# Page excerpt

——

To the Editor:

Hypomethylating agents (HMAs) are the standard of care for patients with higher-risk myelodysplastic neoplasms (HR-MDS) and, in combination with venetoclax, for patients with acute myeloid leukemia (AML) who are not eligible for intensive chemotherapy (IC) or allogeneic stem cell transplantation (alloSCT). Nevertheless, responses occur only in around 50% of patients and are generally short-lived [1]. Thus, the majority of patients either do not respond to these agents or experience relapse, which associates a dismal outcome with a median survival of around 5 months [2]. Outside clinical trials, there are currently limited approved treatment options available for this patient population.

The receptor tyrosine kinase AXL is linked to the pathogenesis of myeloid malignancies and mediates chemotherapy resistance [3, 4]. Moreover, recent studies have shown that AXL inhibition enhances anti-leukemic immune responses [4, 5]. Given that AXL is known to be upregulated on leukemic MDS and AML stem cells [5,6,7]AXL inhibition has been explored as a potential new targeted therapy for patients with myeloid malignancies in several clinical trials [4, 5, 8].

The BERGAMO multicenter phase 2 trial (NCT03824080) evaluated the safety and efficacy of the oral, selective, small molecule AXL inhibitor bemcentinib (BEM) in patients with HR-MDS or AML not eligible for IC or alloSCT, refractory or relapsing after at least six cycles of azacitidine (AZA) or four cycles of decitabine (DAC). Patients were eligible if baseline bone marrow blast count by central morphology was ≥5% and ≥1 cytopenia according to IPSS-R was present. Patients received an initial loading dose of 400 mg BEM orally once daily administered on days 1–3 of cycle 1 and a maintenance dose of 200 mg BEM on days 4–28 of cycle 1 and in subsequent 28-day treatment cycles.

The primary efficacy endpoint was the overall hematological response rate (OHR) defined as complete response (CR), marrow complete response (mCR), partial response (PR), stable disease (SD) or hematologic improvement (HI) according to the modified IWG 2006 criteria [9] and 2017 European LeukemiaNet (ELN) recommendations, respectively [10], as assessed at week 17 after four BEM treatment cycles. In the intention-to-treat analysis, the primary hypothesis (OHR ≤ 5% vs. OHR > 5%) was tested by one sample binomial test. Time to event endpoints were analyzed by Kaplan–Meier method.

——

# Problems to work on
A. Reproduce the portion of the bemcentinib letter starting at "Hypomethylating agents (HMAs)" and ending at "this patient population.".
B. According to the bemcentinib letter, what loading dose of bemcentinib did patients receive on days 1–3 of cycle 1?
C. Pick up the bemcentinib letter after its final sentence and continue writing it.

# Data supplied

——

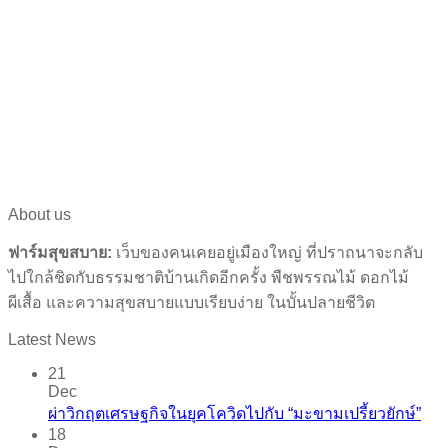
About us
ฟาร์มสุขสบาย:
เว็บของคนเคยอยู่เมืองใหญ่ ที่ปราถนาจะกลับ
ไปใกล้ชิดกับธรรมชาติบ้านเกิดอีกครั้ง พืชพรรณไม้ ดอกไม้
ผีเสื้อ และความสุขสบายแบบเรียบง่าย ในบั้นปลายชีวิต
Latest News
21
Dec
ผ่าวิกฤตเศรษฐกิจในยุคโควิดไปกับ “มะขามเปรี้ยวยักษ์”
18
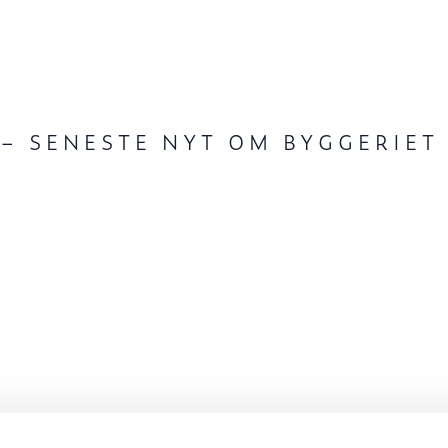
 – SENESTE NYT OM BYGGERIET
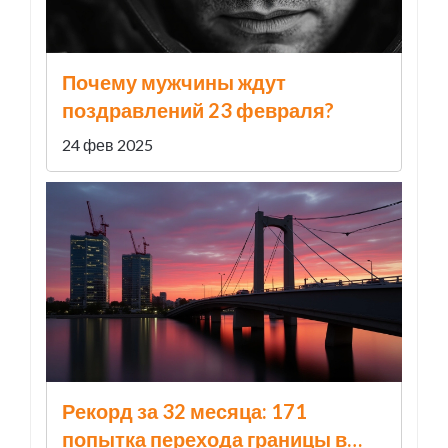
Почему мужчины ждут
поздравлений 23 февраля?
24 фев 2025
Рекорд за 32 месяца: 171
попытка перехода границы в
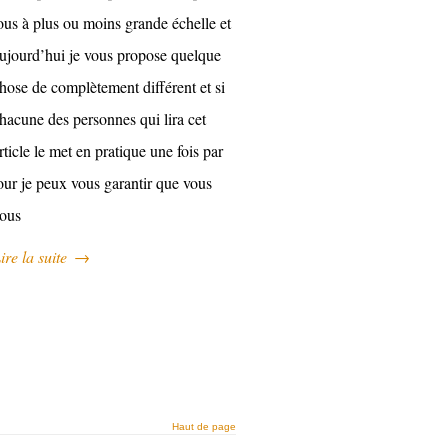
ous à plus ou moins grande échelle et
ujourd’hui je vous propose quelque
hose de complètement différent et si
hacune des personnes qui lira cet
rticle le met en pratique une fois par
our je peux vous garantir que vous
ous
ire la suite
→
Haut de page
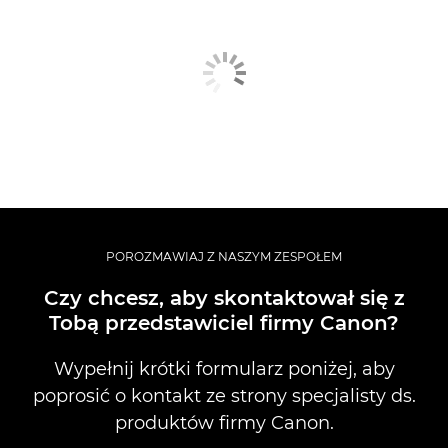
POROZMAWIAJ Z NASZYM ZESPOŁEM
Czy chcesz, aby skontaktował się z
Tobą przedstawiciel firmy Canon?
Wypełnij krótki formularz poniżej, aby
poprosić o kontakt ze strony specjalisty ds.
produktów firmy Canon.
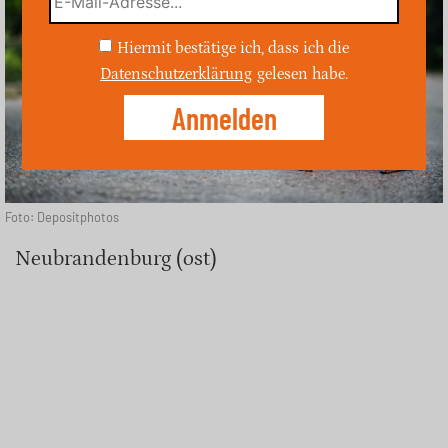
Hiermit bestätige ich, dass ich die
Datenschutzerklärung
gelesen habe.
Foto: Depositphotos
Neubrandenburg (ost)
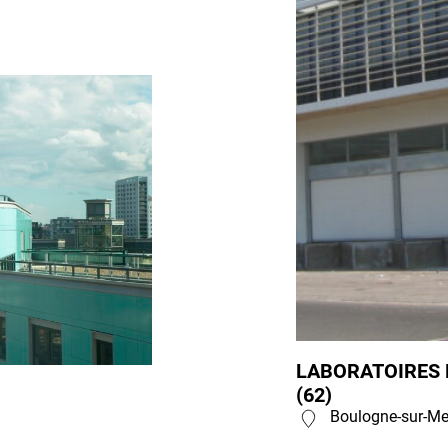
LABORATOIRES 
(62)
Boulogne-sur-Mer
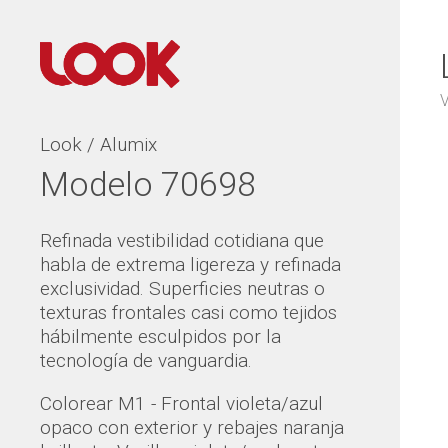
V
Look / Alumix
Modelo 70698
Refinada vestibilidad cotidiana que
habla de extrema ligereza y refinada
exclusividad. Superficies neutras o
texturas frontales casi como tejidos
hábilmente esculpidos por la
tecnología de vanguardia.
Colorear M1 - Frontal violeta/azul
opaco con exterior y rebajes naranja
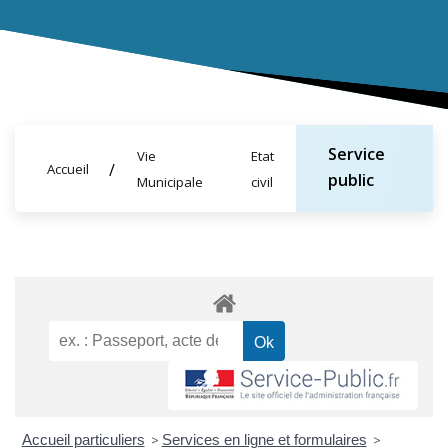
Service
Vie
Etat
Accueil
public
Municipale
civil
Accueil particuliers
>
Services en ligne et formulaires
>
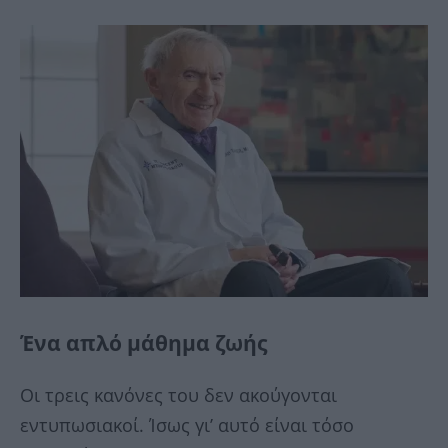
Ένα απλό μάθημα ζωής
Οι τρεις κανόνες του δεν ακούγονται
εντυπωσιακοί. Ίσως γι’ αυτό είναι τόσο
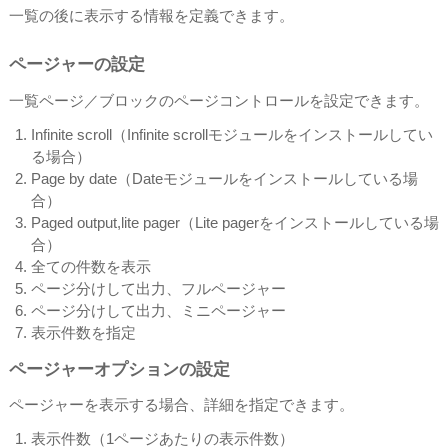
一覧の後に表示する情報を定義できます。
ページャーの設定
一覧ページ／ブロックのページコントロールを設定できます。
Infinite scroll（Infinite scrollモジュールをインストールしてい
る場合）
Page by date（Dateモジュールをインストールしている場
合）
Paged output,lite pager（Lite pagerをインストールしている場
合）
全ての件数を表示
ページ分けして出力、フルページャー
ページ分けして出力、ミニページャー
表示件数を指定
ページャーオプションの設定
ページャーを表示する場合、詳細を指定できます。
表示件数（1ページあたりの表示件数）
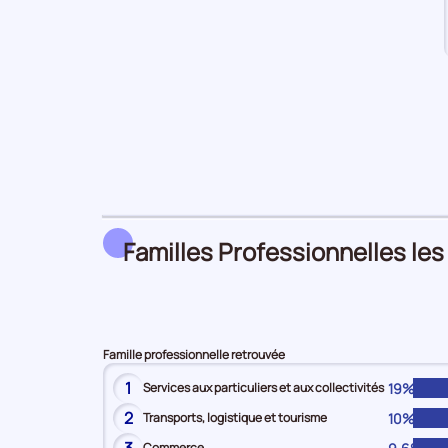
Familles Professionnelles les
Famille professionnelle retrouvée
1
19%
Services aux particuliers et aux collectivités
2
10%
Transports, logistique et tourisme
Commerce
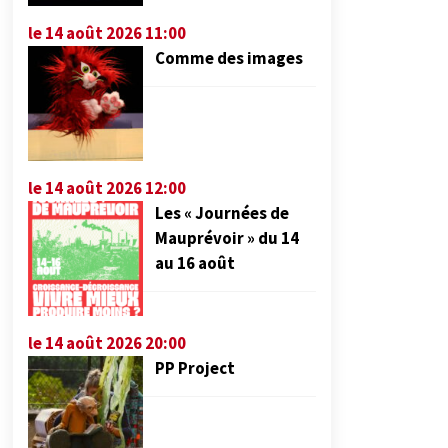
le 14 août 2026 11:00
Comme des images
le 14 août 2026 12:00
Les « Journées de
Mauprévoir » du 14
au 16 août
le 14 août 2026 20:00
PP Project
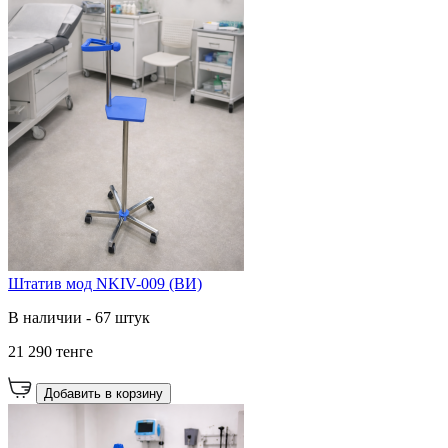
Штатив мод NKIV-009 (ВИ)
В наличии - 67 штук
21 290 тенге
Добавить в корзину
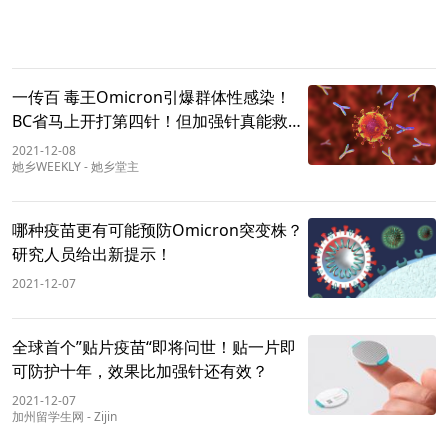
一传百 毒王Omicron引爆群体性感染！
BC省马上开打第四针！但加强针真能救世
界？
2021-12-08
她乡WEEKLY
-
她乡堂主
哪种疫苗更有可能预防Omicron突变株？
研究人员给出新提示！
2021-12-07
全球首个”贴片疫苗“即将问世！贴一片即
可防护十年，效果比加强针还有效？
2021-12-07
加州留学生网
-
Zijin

——

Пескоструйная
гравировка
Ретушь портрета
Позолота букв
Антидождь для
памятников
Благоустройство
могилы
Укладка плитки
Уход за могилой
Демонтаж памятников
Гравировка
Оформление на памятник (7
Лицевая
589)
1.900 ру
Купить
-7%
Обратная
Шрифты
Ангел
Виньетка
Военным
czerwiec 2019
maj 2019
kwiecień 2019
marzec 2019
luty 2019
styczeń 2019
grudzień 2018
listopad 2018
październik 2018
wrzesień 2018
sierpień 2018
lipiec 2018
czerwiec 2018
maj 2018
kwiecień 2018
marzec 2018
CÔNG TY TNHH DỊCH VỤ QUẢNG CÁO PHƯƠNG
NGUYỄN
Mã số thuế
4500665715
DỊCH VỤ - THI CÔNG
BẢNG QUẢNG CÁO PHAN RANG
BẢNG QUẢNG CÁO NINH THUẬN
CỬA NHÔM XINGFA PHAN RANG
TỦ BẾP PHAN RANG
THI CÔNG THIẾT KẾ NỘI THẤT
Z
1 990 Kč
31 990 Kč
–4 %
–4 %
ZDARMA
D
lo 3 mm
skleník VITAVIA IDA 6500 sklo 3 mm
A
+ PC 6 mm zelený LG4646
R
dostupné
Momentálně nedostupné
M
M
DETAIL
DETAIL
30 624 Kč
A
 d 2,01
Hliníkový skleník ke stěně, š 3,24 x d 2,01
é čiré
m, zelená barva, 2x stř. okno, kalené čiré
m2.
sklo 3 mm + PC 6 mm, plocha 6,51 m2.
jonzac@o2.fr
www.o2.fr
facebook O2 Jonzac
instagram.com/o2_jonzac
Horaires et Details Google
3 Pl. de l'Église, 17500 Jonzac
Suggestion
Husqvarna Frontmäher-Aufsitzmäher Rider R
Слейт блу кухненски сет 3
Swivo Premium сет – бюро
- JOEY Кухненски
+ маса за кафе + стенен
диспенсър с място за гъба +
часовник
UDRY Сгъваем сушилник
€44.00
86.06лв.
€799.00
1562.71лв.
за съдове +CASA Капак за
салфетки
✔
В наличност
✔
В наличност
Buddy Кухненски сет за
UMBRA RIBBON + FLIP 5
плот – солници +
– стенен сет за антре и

——

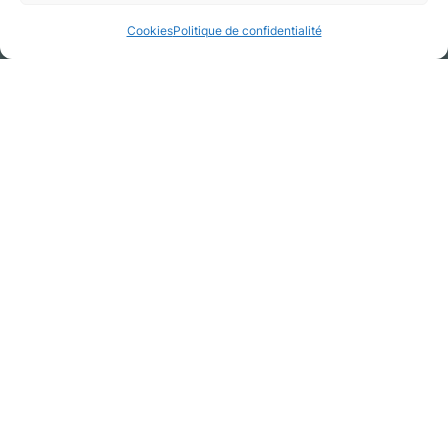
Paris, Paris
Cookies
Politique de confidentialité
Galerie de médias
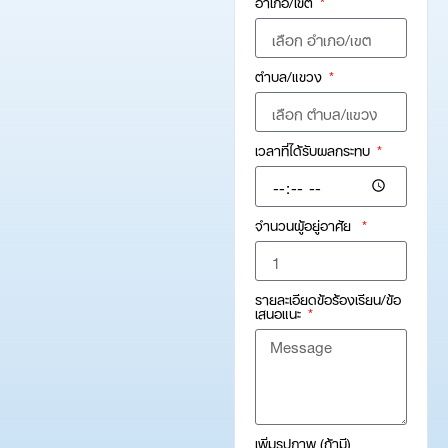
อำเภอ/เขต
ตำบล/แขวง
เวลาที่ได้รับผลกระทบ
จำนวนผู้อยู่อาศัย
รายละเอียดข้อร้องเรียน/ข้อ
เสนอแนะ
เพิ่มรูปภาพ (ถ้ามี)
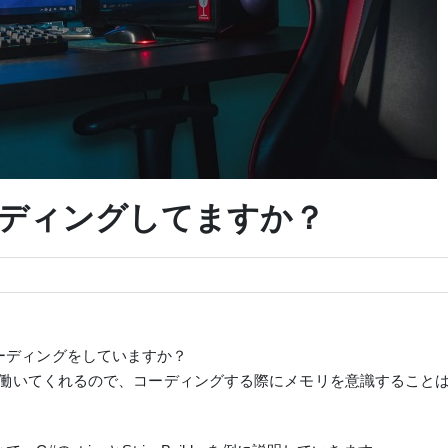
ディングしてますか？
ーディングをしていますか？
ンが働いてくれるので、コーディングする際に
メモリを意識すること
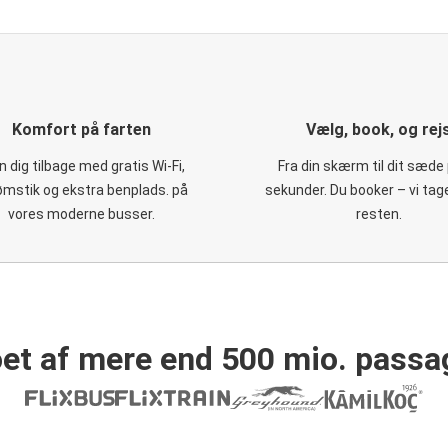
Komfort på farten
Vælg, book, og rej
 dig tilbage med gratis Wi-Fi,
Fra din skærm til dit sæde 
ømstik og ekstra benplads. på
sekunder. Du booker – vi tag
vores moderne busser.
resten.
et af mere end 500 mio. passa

——

# Expected outputs
A.
Hypomethylating agents (HMAs) are the standard of care for patients with higher-risk myelodysplastic neoplasms (HR-MDS) and, in combination with venetoclax, for patients with acute myeloid leukemia (AML) who are not eligible for intensive chemotherapy (IC) or allogeneic stem cell transplantation (alloSCT). Nevertheless, responses occur only in around 50% of patients and are generally short-lived [1]. Thus, the majority of patients either do not respond to these agents or experience relapse, which associates a dismal outcome with a median survival of around 5 months [2]. Outside clinical trials, there are currently limited approved treatment options available for this patient population.

B. 400 mg orally once daily.

C.
All patients who achieved CR, mCR, PR, SD or HI (HI-E, HI-P, HI-N) after the first four BEM treatment cycles were considered as responders and allowed to continue treatment for up to nine treatment cycles. Non-responding patients stopped BEM treatment after the first four cycles. Secondary endpoints were rate and grade of toxicity as measured by NCI CTCAE 5.0, overall survival (OS), progression-free-survival (PFS), time to treatment failure, duration of response (DOR) and best overall response. Exploratory analyses evaluated the role of potential molecular biomarkers to predict response to BEM treatment in MDS and AML. Responders and non-responders were compared with respect to presence of specific mutations by Fisher’s exact test.

From 2018 to 2020, a total of 57 patients (MDS = 26, AML = 31) were screened at ten different trial sites in Germany and France within the ‘European Myelodysplastic Neoplasms Cooperative Group‘ (EMSCO). Forty-five patients (MDS = 18, AML = 27) were included (Table 1A) and received at least one cycle of BEM and were eligible for safety and efficacy analyses. Patients’ median age was 79 years (range 62–86 years) and median baseline hemoglobin in the total cohort was 8.7 g/dl (range 6.6–12.5 g/dl) with 44% of MDS patients being red blood cells (RBC) transfusion-dependent compared to 52% of AML patients. Platelet transfusions dependency at baseline was observed in 33% of MDS and 41% of AML patients, respectively. Median bone marrow blast count at screening in the MDS and AML cohorts was 13% and 33%, respectively. MDS patients were classified as IPSS-R intermediate (11%), high (44%) and very high risk (33%) (n = 2, 11% missing). AML patients were classified as favorable (26%), intermediate (26%) and adverse risk (37%) (n = 3, 11% missing) according to ELN 2017 [10] prognostic system. Fourty-three patients (96%) had received prior therapy with AZA and two patients (4%) with DAC, of whom one patient (2%) was considered as HMA intolerant, 10 patients (22%) were refractory and 34 patients (76%) relapsed after initial response to HMA treatment. The median number of prior AZA or DAC cycles was 13 (range 5–50 cycles). Median time interval between HMA failure and start of BEM treatment was 64 days (range 2–943 days).

Table 1 A. Patient baseline characteristics and response rates in the BERGAMO trial. B. Molecular genetics at screening.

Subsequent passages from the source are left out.